I servomeccanismi che regolano il funzionamento della mente, hanno bisogno di essere allenati e controllati, perché, se ci dimentichiamo di ciò, tendono ad innescare inevitabili errori nella sequenza dei processi cognitivi.
Definiamo processi cognitivi tutti quei meccanismi che il Sistema Nervoso Centrale (SNC) mette in atto per immagazzinare e comparare le informazioni in ingresso, valutare e decidere in base ad obiettivi prefissati, organizzare ed emettere una adeguata risposta comportamentale.
Una volta conosciuti i processi cognitivi utili alla performance, bisognerà allenarli, al fine di automatizzarli, proprio come si fa nell’apprendimento e nel mantenimento delle abilità tecniche.
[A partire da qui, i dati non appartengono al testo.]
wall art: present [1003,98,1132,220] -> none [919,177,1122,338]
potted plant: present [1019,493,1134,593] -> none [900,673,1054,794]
Sarà solo a quel punto che inizieranno a dare i risultati desiderati; che saranno comunque inevitabilmente proporzionati alle capacità tecniche acquisite.
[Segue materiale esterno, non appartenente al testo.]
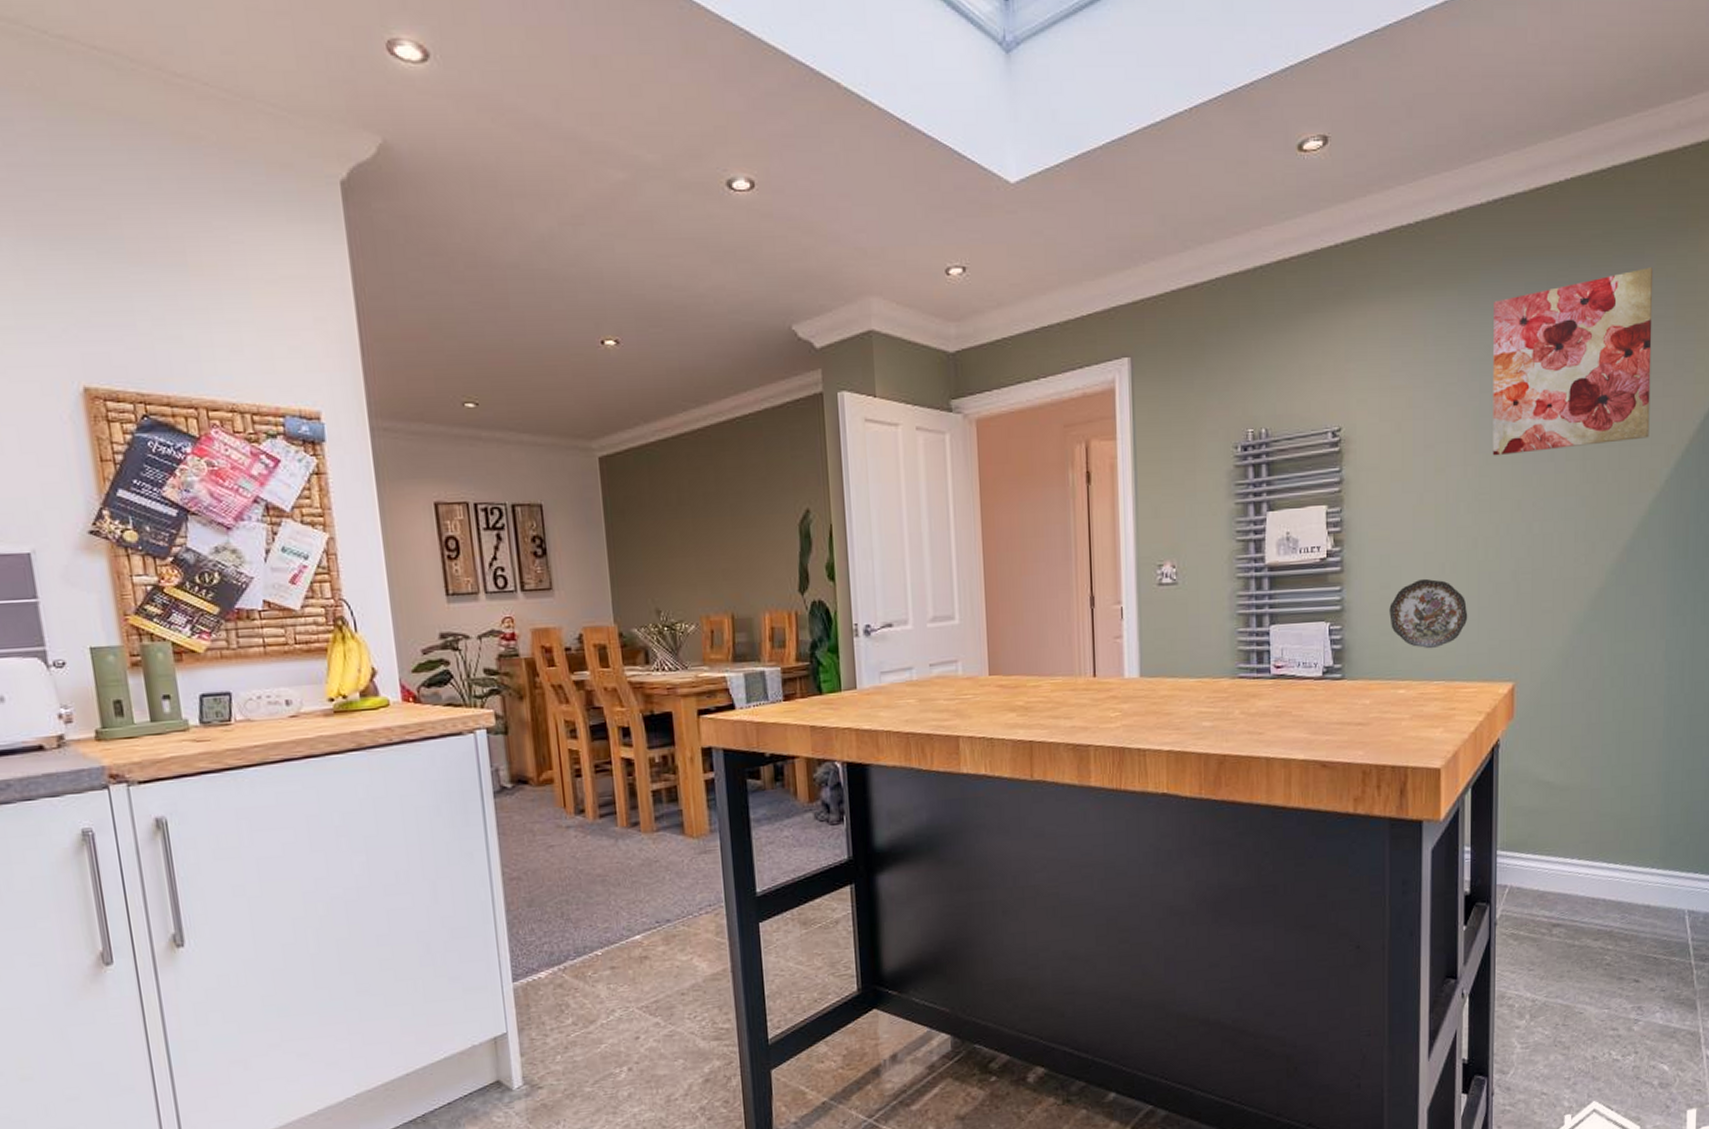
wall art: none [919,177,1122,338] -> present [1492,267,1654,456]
Il nostro proposito, in questo libro, è quello di svelare quali sono le imprecisioni o le omissioni nei processi mentali che il golfista solitamente compie, quali sono le conseguenze, e quali le possibilità di uscita, parlandone sia in modo scientifico, sia attraverso quelli che sono i pensieri di un giocatore di golf che si è trovato, e spesso ancora si trova, in quelle specifiche situazioni e condizioni di gioco in cui è costretto a confrontarsi.